**Directions for this task:** Take the listing from its first line through the line that contains "9: (92, 161, 1.11)" and please retype those lines exactly, leaving out the pictures.

**Data supplied:**

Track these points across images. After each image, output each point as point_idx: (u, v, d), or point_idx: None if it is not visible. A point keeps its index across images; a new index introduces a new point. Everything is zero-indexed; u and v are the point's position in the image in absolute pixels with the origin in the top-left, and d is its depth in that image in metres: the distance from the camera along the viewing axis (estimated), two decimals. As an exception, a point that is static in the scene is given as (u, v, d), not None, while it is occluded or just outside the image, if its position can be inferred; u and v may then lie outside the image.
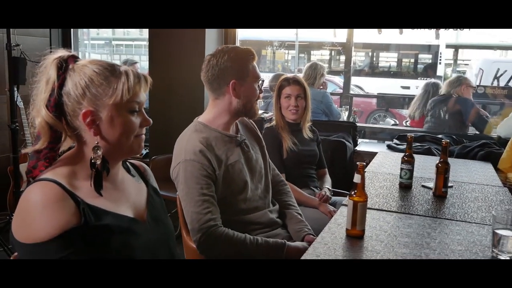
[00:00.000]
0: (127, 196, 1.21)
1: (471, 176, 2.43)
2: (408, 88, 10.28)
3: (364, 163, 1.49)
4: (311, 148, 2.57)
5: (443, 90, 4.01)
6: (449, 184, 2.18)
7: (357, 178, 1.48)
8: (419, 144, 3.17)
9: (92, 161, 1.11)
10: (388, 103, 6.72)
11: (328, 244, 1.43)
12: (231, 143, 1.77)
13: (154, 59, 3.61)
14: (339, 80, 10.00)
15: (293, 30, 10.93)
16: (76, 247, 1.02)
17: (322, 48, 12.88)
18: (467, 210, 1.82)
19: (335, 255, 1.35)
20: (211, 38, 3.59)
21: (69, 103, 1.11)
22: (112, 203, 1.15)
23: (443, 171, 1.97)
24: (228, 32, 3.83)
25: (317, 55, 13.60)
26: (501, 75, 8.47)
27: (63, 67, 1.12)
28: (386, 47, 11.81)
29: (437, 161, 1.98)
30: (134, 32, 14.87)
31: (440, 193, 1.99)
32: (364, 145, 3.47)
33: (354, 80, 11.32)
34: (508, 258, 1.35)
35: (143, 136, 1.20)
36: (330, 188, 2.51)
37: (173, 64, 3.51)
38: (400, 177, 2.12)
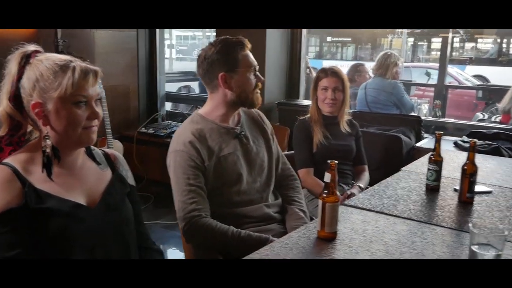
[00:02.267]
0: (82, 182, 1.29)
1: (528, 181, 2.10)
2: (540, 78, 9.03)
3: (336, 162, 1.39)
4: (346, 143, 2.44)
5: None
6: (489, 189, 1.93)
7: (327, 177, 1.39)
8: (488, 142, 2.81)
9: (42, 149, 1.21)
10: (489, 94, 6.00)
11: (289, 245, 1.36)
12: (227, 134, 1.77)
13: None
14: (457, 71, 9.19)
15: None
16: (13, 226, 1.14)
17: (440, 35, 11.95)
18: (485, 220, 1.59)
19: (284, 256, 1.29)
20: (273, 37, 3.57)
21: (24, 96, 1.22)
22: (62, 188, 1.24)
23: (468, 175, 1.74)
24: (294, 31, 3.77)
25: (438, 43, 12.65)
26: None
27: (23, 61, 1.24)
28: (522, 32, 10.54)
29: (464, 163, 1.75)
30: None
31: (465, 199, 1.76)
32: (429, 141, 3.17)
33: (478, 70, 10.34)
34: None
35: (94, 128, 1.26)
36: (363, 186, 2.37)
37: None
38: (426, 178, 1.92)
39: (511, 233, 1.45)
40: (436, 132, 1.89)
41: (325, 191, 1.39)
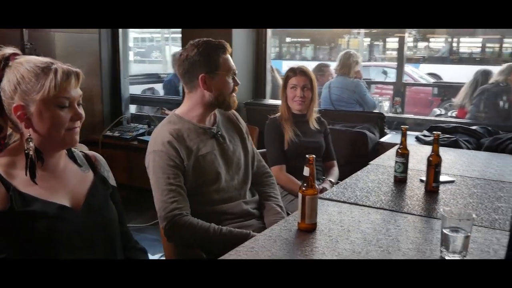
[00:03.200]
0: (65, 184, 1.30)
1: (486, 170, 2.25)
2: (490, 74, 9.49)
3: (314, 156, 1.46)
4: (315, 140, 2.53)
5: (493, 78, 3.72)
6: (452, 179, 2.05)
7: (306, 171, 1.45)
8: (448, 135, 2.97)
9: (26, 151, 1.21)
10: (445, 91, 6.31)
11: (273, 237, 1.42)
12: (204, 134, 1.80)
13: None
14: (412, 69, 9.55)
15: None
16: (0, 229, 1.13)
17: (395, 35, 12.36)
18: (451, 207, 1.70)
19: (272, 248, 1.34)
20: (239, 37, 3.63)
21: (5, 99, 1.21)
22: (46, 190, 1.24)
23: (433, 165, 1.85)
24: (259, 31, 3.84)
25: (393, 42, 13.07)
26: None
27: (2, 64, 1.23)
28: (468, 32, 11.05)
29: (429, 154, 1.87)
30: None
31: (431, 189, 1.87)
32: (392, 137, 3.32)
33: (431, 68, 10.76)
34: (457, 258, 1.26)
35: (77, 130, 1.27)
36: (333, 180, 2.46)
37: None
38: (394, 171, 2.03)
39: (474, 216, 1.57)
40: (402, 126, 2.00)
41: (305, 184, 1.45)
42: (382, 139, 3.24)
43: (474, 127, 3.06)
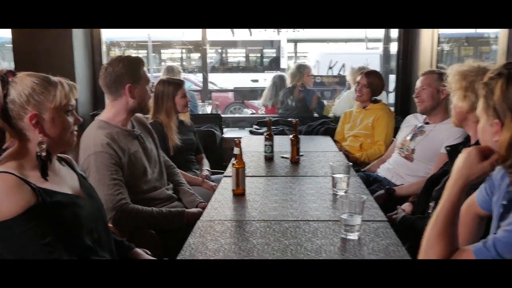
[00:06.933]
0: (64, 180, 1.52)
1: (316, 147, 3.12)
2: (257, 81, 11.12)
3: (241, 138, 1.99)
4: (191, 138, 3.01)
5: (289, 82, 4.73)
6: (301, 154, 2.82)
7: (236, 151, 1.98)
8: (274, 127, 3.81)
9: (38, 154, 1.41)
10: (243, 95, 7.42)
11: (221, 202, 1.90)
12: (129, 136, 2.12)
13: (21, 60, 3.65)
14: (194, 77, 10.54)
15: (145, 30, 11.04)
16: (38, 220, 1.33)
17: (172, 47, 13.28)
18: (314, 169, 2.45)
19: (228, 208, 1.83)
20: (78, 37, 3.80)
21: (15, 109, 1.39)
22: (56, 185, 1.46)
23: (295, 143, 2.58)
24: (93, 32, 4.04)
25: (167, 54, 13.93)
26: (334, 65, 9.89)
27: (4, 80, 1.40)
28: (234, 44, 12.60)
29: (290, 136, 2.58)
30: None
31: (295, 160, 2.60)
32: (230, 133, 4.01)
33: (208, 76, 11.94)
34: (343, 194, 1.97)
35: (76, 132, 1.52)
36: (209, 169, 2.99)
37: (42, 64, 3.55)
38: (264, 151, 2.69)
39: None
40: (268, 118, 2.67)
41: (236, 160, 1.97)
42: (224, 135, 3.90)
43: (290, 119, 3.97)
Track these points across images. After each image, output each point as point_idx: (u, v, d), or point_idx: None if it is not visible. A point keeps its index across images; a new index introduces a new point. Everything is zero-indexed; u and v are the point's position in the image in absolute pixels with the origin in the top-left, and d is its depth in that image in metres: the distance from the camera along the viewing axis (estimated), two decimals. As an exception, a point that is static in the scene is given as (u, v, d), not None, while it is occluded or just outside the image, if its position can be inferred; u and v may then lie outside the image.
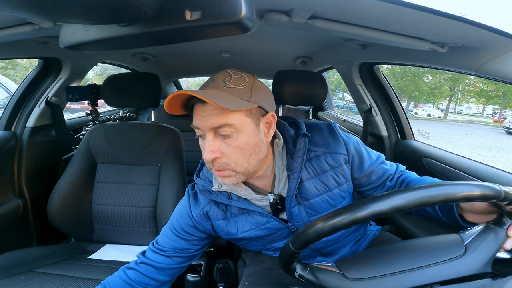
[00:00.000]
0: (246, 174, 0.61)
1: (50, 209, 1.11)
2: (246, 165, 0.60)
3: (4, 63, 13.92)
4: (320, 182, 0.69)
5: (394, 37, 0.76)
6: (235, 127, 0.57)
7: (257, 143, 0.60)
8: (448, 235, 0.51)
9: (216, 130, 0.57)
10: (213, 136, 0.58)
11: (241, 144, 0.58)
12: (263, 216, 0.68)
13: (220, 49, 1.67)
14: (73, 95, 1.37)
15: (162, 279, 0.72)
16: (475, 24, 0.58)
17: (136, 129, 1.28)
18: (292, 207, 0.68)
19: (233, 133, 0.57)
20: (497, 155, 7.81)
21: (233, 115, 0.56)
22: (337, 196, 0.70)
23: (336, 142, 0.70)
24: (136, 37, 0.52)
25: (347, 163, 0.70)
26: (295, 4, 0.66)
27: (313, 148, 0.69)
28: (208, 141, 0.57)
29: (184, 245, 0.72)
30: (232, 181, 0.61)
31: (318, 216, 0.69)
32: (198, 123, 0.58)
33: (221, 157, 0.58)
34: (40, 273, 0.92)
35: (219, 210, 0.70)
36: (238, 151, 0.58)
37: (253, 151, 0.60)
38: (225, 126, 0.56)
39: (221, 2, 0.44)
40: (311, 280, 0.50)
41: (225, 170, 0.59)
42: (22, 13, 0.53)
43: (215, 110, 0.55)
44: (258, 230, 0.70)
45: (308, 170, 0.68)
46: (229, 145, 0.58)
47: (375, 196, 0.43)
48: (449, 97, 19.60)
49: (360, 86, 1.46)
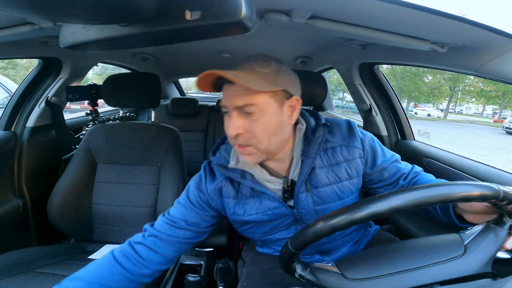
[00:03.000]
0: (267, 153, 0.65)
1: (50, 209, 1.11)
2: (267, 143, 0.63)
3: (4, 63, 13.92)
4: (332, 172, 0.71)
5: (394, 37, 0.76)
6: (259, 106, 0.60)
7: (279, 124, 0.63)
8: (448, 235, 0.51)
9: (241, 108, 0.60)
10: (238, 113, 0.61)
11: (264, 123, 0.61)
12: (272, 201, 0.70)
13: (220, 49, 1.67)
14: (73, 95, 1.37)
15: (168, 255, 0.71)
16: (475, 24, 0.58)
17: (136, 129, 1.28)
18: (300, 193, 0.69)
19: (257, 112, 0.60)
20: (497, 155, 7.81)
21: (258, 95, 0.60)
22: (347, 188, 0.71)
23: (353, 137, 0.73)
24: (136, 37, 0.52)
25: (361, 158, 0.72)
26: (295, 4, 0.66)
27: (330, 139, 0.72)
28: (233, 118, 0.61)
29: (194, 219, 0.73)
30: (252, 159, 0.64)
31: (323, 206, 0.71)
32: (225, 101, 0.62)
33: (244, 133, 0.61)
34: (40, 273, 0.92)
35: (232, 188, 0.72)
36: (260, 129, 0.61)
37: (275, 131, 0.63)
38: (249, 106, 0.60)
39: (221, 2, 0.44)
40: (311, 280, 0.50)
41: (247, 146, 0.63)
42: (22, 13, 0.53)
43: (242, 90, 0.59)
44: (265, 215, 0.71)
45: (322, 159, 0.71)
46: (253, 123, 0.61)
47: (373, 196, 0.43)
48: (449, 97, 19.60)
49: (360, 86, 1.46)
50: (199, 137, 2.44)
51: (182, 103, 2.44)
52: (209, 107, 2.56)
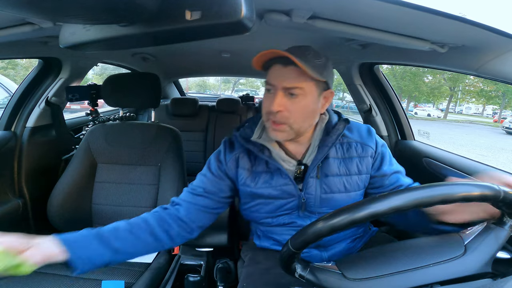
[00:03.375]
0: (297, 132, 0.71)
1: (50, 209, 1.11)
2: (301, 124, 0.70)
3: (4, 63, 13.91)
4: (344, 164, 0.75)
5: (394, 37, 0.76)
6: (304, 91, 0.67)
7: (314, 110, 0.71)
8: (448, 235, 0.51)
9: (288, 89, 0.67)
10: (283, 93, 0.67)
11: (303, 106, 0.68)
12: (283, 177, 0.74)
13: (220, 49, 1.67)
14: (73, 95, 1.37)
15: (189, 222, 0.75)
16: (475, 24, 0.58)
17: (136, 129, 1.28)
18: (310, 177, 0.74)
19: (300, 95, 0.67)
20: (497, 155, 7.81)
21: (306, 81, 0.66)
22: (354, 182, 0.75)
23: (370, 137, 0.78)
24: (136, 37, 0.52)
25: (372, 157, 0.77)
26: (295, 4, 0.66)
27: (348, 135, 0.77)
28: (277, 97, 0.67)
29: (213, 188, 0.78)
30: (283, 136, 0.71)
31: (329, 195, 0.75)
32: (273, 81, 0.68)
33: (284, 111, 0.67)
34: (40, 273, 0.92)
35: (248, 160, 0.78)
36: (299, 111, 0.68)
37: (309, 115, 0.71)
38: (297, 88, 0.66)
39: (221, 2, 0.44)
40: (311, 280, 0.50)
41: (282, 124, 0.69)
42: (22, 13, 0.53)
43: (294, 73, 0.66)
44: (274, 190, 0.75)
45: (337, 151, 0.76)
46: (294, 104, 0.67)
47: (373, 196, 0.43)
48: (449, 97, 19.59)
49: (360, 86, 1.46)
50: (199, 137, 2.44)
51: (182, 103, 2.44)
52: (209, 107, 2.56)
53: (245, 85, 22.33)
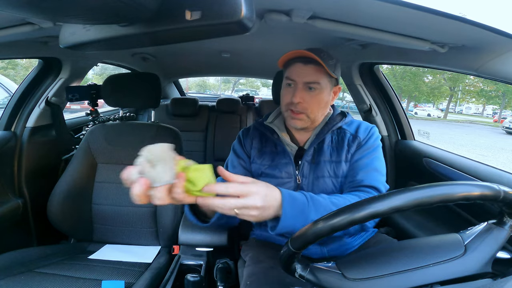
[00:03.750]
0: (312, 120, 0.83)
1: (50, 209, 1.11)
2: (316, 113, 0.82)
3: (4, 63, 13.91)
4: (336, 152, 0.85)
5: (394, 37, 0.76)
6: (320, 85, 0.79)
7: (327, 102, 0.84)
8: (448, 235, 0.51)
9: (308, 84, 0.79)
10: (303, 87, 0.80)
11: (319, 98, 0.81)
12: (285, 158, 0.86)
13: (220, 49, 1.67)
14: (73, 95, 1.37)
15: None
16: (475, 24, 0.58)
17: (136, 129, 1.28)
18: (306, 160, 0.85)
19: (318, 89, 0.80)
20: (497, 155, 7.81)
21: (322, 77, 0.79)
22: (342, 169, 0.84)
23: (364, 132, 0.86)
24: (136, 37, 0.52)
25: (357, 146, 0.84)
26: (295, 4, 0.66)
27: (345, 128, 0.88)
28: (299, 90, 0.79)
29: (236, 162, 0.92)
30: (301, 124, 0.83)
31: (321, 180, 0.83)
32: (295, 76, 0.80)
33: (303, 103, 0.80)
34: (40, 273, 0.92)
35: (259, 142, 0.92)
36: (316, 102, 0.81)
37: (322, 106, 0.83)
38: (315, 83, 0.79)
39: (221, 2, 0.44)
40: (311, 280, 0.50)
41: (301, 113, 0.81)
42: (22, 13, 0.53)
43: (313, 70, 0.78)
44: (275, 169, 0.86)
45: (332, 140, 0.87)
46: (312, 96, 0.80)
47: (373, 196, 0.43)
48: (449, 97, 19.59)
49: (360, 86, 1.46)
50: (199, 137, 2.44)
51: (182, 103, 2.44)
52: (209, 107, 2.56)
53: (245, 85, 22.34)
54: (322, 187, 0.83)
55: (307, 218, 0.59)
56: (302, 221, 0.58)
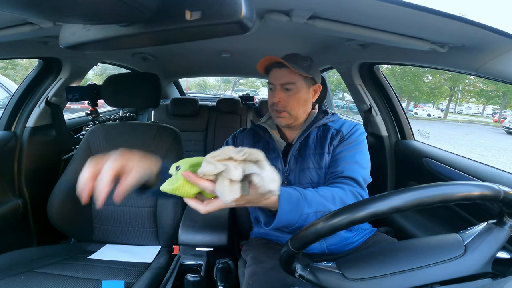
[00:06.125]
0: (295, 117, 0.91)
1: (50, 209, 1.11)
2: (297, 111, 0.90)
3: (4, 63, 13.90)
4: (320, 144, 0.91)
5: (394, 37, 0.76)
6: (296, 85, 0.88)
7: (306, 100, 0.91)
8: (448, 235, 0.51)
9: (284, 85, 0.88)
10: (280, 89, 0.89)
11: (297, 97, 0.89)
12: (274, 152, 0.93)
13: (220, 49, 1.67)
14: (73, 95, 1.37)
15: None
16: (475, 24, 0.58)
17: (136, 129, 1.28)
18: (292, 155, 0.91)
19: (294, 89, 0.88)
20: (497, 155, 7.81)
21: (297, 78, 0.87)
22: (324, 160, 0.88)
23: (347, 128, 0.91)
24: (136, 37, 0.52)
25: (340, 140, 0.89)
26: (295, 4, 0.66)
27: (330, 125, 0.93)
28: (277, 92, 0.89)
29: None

**Result of the exercise:**
Track these points across images. After each image, output each point as point_idx: (u, v, d), or point_idx: None if it is not visible. A point keeps its index across images; a new index introduces a new point. Everything is zero-indexed; u and v are the point's position in the image in absolute pixels with the origin in the top-left, and d is its depth in that image in metres: the distance from the camera along the viewing axis (estimated), two decimals. As an exception, a point that is static in the scene is given as (u, v, d), not None, while it is occluded or just outside the image, if its position can be inferred; u and v may then lie outside the image.
[00:00.000]
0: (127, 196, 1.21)
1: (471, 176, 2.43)
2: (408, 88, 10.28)
3: (364, 163, 1.49)
4: (311, 148, 2.57)
5: (443, 90, 4.01)
6: (449, 184, 2.18)
7: (357, 178, 1.48)
8: (419, 144, 3.17)
9: (92, 161, 1.11)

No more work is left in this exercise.